The reply should consist of the line containing "www.ISQchina.com" and all lines after it in the listing below, reproduced exactly and nothing more.
⁂
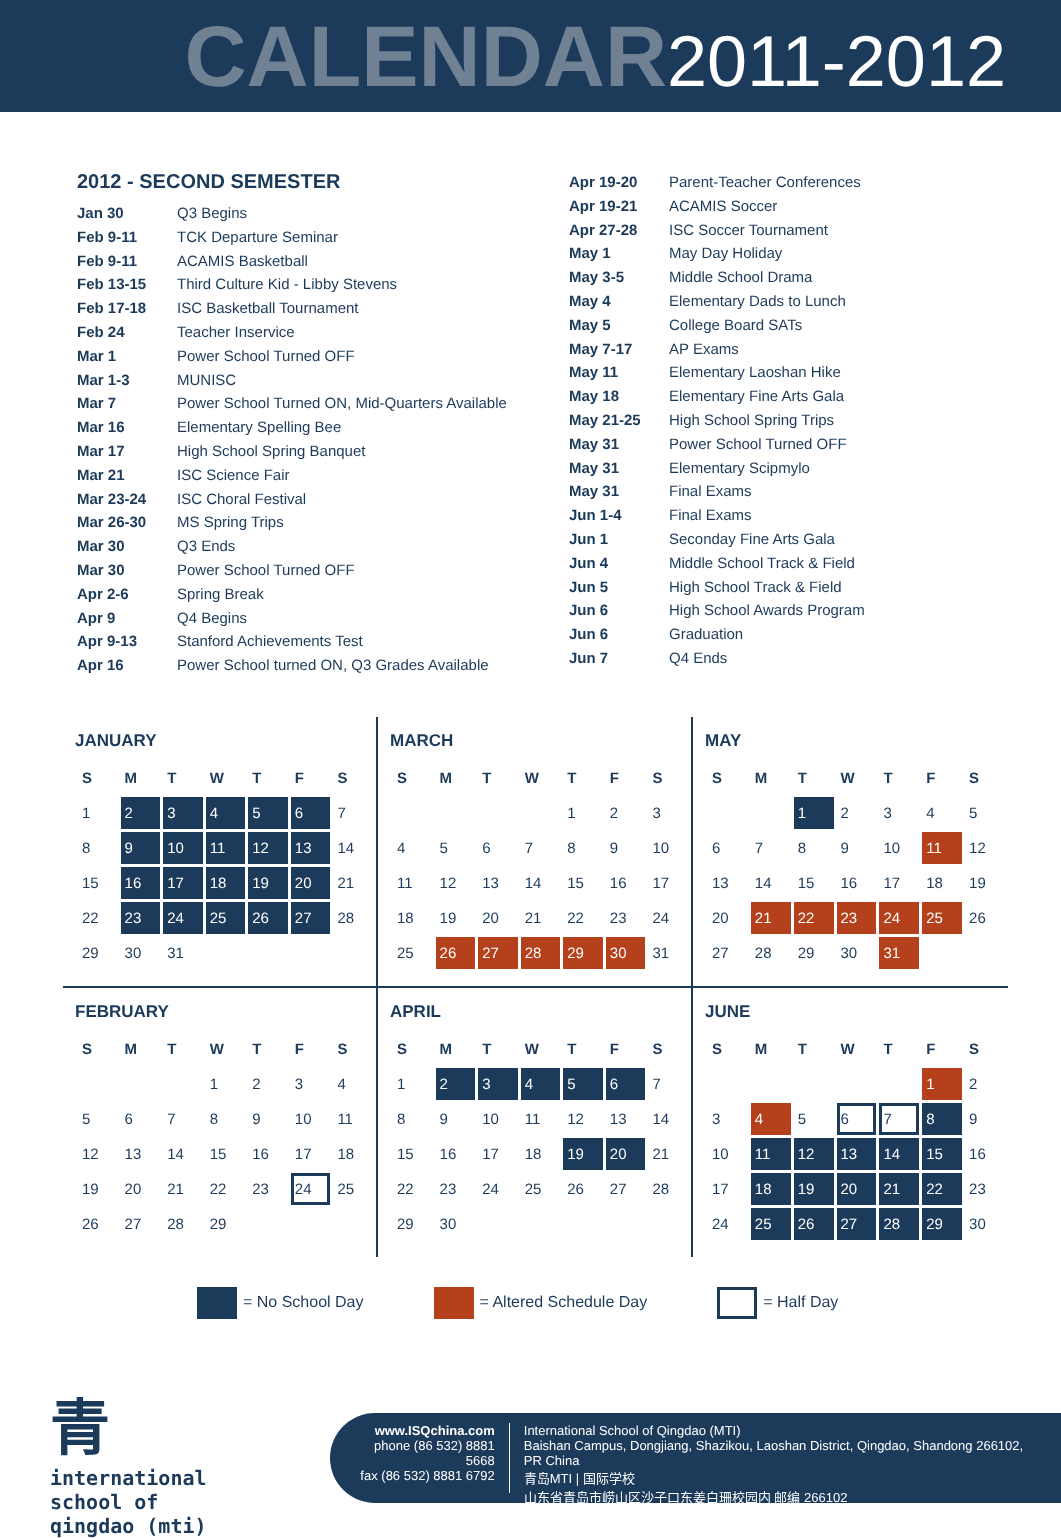CALENDAR 2011-2012
2012 - SECOND SEMESTER
Jan 30 Q3 Begins
Feb 9-11 TCK Departure Seminar
Feb 9-11 ACAMIS Basketball
Feb 13-15 Third Culture Kid - Libby Stevens
Feb 17-18 ISC Basketball Tournament
Feb 24 Teacher Inservice
Mar 1 Power School Turned OFF
Mar 1-3 MUNISC
Mar 7 Power School Turned ON, Mid-Quarters Available
Mar 16 Elementary Spelling Bee
Mar 17 High School Spring Banquet
Mar 21 ISC Science Fair
Mar 23-24 ISC Choral Festival
Mar 26-30 MS Spring Trips
Mar 30 Q3 Ends
Mar 30 Power School Turned OFF
Apr 2-6 Spring Break
Apr 9 Q4 Begins
Apr 9-13 Stanford Achievements Test
Apr 16 Power School turned ON, Q3 Grades Available
Apr 19-20 Parent-Teacher Conferences
Apr 19-21 ACAMIS Soccer
Apr 27-28 ISC Soccer Tournament
May 1 May Day Holiday
May 3-5 Middle School Drama
May 4 Elementary Dads to Lunch
May 5 College Board SATs
May 7-17 AP Exams
May 11 Elementary Laoshan Hike
May 18 Elementary Fine Arts Gala
May 21-25 High School Spring Trips
May 31 Power School Turned OFF
May 31 Elementary Scipmylo
May 31 Final Exams
Jun 1-4 Final Exams
Jun 1 Seconday Fine Arts Gala
Jun 4 Middle School Track & Field
Jun 5 High School Track & Field
Jun 6 High School Awards Program
Jun 6 Graduation
Jun 7 Q4 Ends
JANUARY
| S | M | T | W | T | F | S |
| --- | --- | --- | --- | --- | --- | --- |
| 1 | 2 | 3 | 4 | 5 | 6 | 7 |
| 8 | 9 | 10 | 11 | 12 | 13 | 14 |
| 15 | 16 | 17 | 18 | 19 | 20 | 21 |
| 22 | 23 | 24 | 25 | 26 | 27 | 28 |
| 29 | 30 | 31 | | | | |
MARCH
| S | M | T | W | T | F | S |
| --- | --- | --- | --- | --- | --- | --- |
| | | | | 1 | 2 | 3 |
| 4 | 5 | 6 | 7 | 8 | 9 | 10 |
| 11 | 12 | 13 | 14 | 15 | 16 | 17 |
| 18 | 19 | 20 | 21 | 22 | 23 | 24 |
| 25 | 26 | 27 | 28 | 29 | 30 | 31 |
MAY
| S | M | T | W | T | F | S |
| --- | --- | --- | --- | --- | --- | --- |
| | | 1 | 2 | 3 | 4 | 5 |
| 6 | 7 | 8 | 9 | 10 | 11 | 12 |
| 13 | 14 | 15 | 16 | 17 | 18 | 19 |
| 20 | 21 | 22 | 23 | 24 | 25 | 26 |
| 27 | 28 | 29 | 30 | 31 | | |
FEBRUARY
| S | M | T | W | T | F | S |
| --- | --- | --- | --- | --- | --- | --- |
| | | | 1 | 2 | 3 | 4 |
| 5 | 6 | 7 | 8 | 9 | 10 | 11 |
| 12 | 13 | 14 | 15 | 16 | 17 | 18 |
| 19 | 20 | 21 | 22 | 23 | 24 | 25 |
| 26 | 27 | 28 | 29 | | | |
APRIL
| S | M | T | W | T | F | S |
| --- | --- | --- | --- | --- | --- | --- |
| 1 | 2 | 3 | 4 | 5 | 6 | 7 |
| 8 | 9 | 10 | 11 | 12 | 13 | 14 |
| 15 | 16 | 17 | 18 | 19 | 20 | 21 |
| 22 | 23 | 24 | 25 | 26 | 27 | 28 |
| 29 | 30 | | | | | |
JUNE
| S | M | T | W | T | F | S |
| --- | --- | --- | --- | --- | --- | --- |
| | | | | | 1 | 2 |
| 3 | 4 | 5 | 6 | 7 | 8 | 9 |
| 10 | 11 | 12 | 13 | 14 | 15 | 16 |
| 17 | 18 | 19 | 20 | 21 | 22 | 23 |
| 24 | 25 | 26 | 27 | 28 | 29 | 30 |
= No School Day = Altered Schedule Day = Half Day
青
international
school of
qingdao (mti)
www.ISQchina.com
phone (86 532) 8881 5668
fax (86 532) 8881 6792
International School of Qingdao (MTI)
Baishan Campus, Dongjiang, Shazikou, Laoshan District, Qingdao, Shandong 266102, PR China
青岛MTI | 国际学校
山东省青岛市崂山区沙子口东姜白珊校园内 邮编 266102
⁂
Solution:
www.ISQchina.com
phone (86 532) 8881 5668
fax (86 532) 8881 6792
International School of Qingdao (MTI)
Baishan Campus, Dongjiang, Shazikou, Laoshan District, Qingdao, Shandong 266102, PR China
青岛MTI | 国际学校
山东省青岛市崂山区沙子口东姜白珊校园内 邮编 266102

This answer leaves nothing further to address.